What’s one of the first things you do every morning? If you’re like most people, 80% in fact, you probably reach for your cell phone. But, here’s a suggestion – reach for a pen and notebook instead. Before you engage electronically with the rest of the world, spend 30 minutes engaging with yourself. It’s called “journaling” and it might change your life.
Journaling is simply the act of writing down – well, whatever you want. You can use your daily journal to express feelings, explore new ideas, brainstorm problems, layout resolutions for the day, set positive affirmations, or just try your hand at bad poetry. A journal is your private communication with yourself. There are no rules, no script to follow, no right or wrong way to do it. And the benefits are enormous.
Journaling is good for your physical health. Journaling on a consistent basis actually boosts your immune system by strengthening your T-cells. Additionally, research has shown that regular journaling can greatly reduce symptoms of asthma and rheumatoid arthritis.
Journaling is good for problem-solving and memory retention. The very act of writing something down tells your brain “hey, this is important stuff here – pay attention!” When you write something down, your brain not only activates the part responsible for memory, it also intensifies the amount of focus given to that information.

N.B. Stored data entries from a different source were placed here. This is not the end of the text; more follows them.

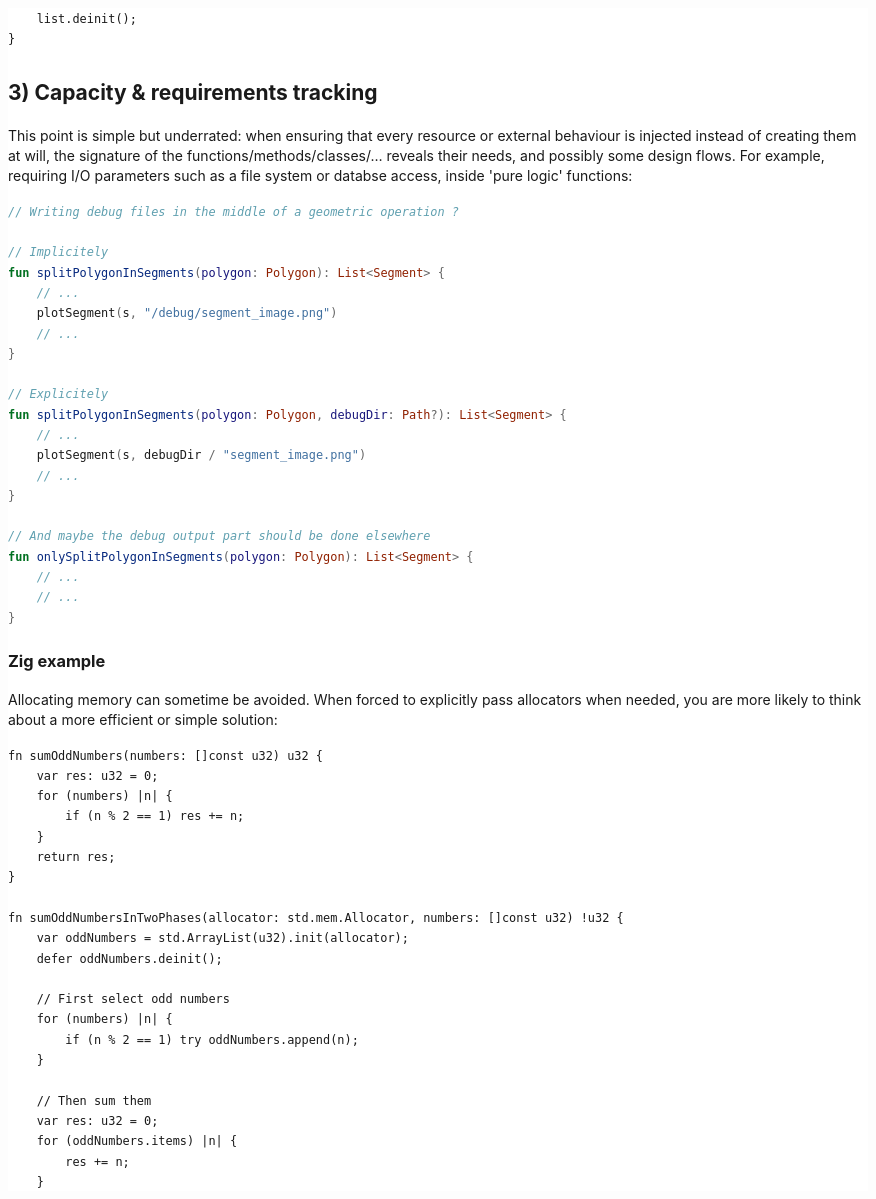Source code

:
 ```zig source=zig/example.zig lines=26-46
    list.deinit();
}
```

## 3) Capacity & requirements tracking

This point is simple but underrated: when ensuring that every resource or external behaviour is injected instead of creating them at will, the signature of the functions/methods/classes/… reveals their needs, and possibly some design flows. For example, requiring I/O parameters such as a file system or databse access, inside 'pure logic' functions:

```kotlin
// Writing debug files in the middle of a geometric operation ?

// Implicitely
fun splitPolygonInSegments(polygon: Polygon): List<Segment> {
	// ...    
	plotSegment(s, "/debug/segment_image.png")
	// ...
}

// Explicitely
fun splitPolygonInSegments(polygon: Polygon, debugDir: Path?): List<Segment> {
	// ...    
	plotSegment(s, debugDir / "segment_image.png")
	// ...
}

// And maybe the debug output part should be done elsewhere
fun onlySplitPolygonInSegments(polygon: Polygon): List<Segment> {
	// ...    
	// ...
}
```

### Zig example

Allocating memory can sometime be avoided. When forced to explicitly pass allocators when needed, you are more likely to think about a more efficient or simple solution:

```zig source=zig/example.zig lines=48-72
fn sumOddNumbers(numbers: []const u32) u32 {
    var res: u32 = 0;
    for (numbers) |n| {
        if (n % 2 == 1) res += n;
    }
    return res;
}

fn sumOddNumbersInTwoPhases(allocator: std.mem.Allocator, numbers: []const u32) !u32 {
    var oddNumbers = std.ArrayList(u32).init(allocator);
    defer oddNumbers.deinit();

    // First select odd numbers
    for (numbers) |n| {
        if (n % 2 == 1) try oddNumbers.append(n);
    }

    // Then sum them
    var res: u32 = 0;
    for (oddNumbers.items) |n| {
        res += n;
    }

```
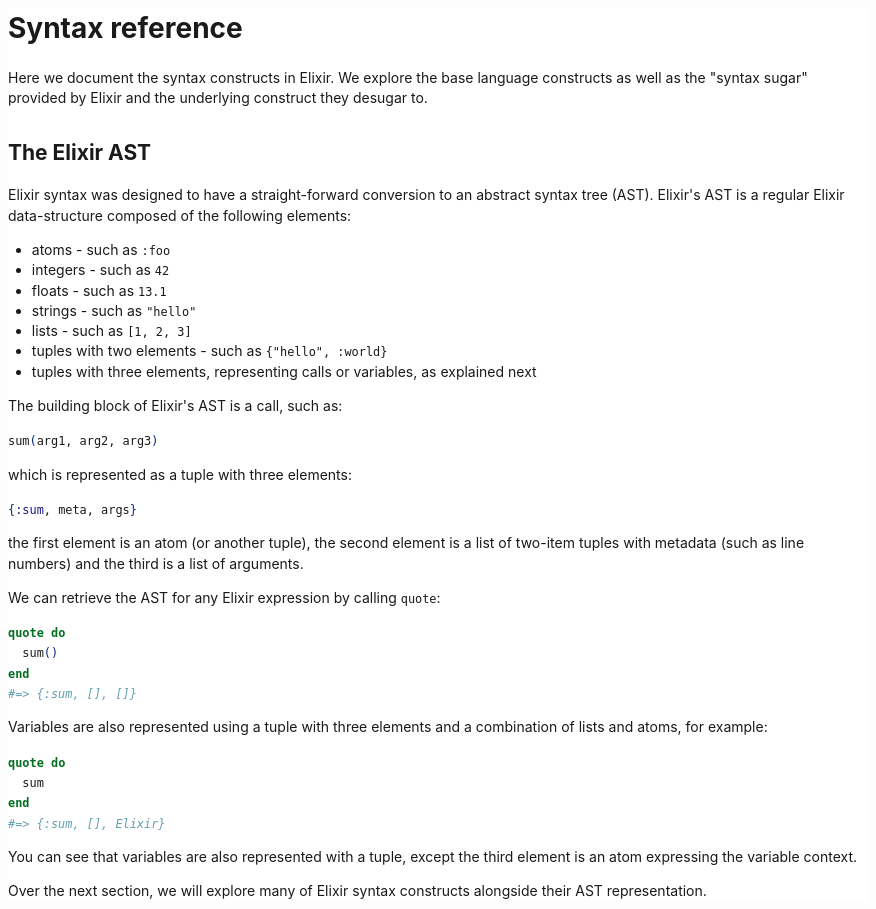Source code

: # Syntax reference

Here we document the syntax constructs in Elixir. We explore the base language constructs as well as the "syntax sugar" provided by Elixir and the underlying construct they desugar to.

## The Elixir AST

Elixir syntax was designed to have a straight-forward conversion to an abstract syntax tree (AST). Elixir's AST is a regular Elixir data-structure composed of the following elements:

  * atoms - such as `:foo`
  * integers - such as `42`
  * floats - such as `13.1`
  * strings - such as `"hello"`
  * lists - such as `[1, 2, 3]`
  * tuples with two elements - such as `{"hello", :world}`
  * tuples with three elements, representing calls or variables, as explained next

The building block of Elixir's AST is a call, such as:

```elixir
sum(arg1, arg2, arg3)
```

which is represented as a tuple with three elements:

```elixir
{:sum, meta, args}
```

the first element is an atom (or another tuple), the second element is a list of two-item tuples with metadata (such as line numbers) and the third is a list of arguments.

We can retrieve the AST for any Elixir expression by calling `quote`:

```elixir
quote do
  sum()
end
#=> {:sum, [], []}
```

Variables are also represented using a tuple with three elements and a combination of lists and atoms, for example:

```elixir
quote do
  sum
end
#=> {:sum, [], Elixir}
```

You can see that variables are also represented with a tuple, except the third element is an atom expressing the variable context.

Over the next section, we will explore many of Elixir syntax constructs alongside their AST representation.
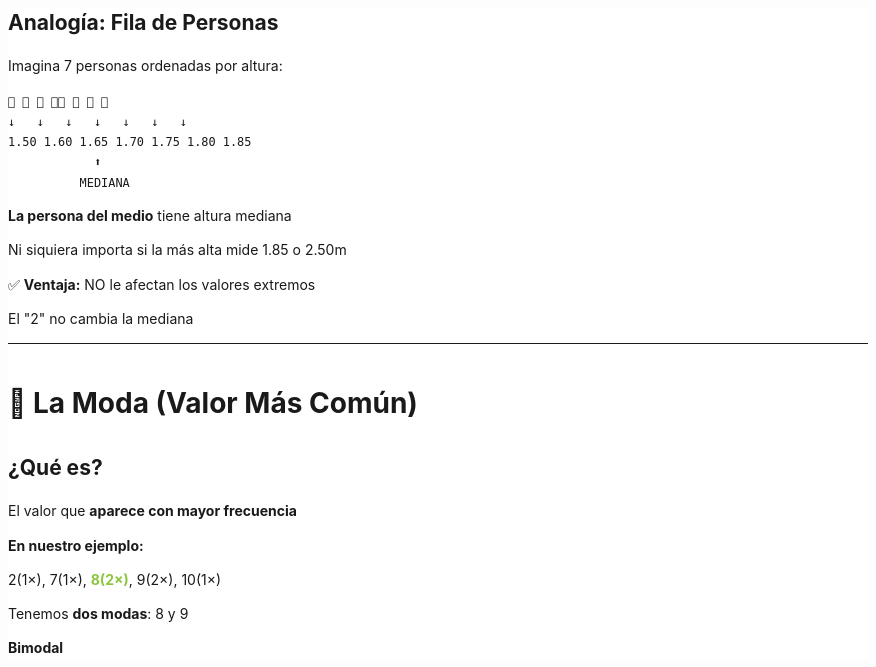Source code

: ## Analogía: Fila de Personas

<div class="text-center">

Imagina 7 personas ordenadas por altura:

<v-clicks>

```
👤 👤 👤 🧑‍🦱 👤 👤 👤
↓   ↓   ↓   ↓   ↓   ↓   ↓
1.50 1.60 1.65 1.70 1.75 1.80 1.85
            ⬆️
          MEDIANA
```

**La persona del medio** tiene altura mediana

Ni siquiera importa si la más alta mide 1.85 o 2.50m

</v-clicks>

</div>

<div v-click class="alert alert-success mt-4">

✅ **Ventaja:** NO le afectan los valores extremos

El "2" no cambia la mediana

</div>

</div>
</div>

---

# 🎯 La Moda (Valor Más Común)

<div class="grid grid-cols-2 gap-8">
<div>

## ¿Qué es?

<v-clicks>

El valor que **aparece con mayor frecuencia**

**En nuestro ejemplo:**

<div class="math-display">
2(1×), 7(1×), <strong style="color:#8CC63F">8(2×)</strong>, 9(2×), 10(1×)
</div>

Tenemos **dos modas**: 8 y 9

**Bimodal**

Journaling is also a great tool for un-stressing from the prior day’s mishaps. We can’t change past events, but journaling allows us to change how they affect us in the present. Writing about a negative experience and identifying how we feel about it helps to both process those feelings and to re-establish a mental balance. That’s the wonderful cathartic effect to journaling.
Experiment with putting a pen and notepad on your bedside table ON TOP OF your phone – make that the first thing you grab in the morning. A daily dose of “dear diary” will have positive effects on your cognitive functions, your physical health, and your mood. All before you even roll out of bed.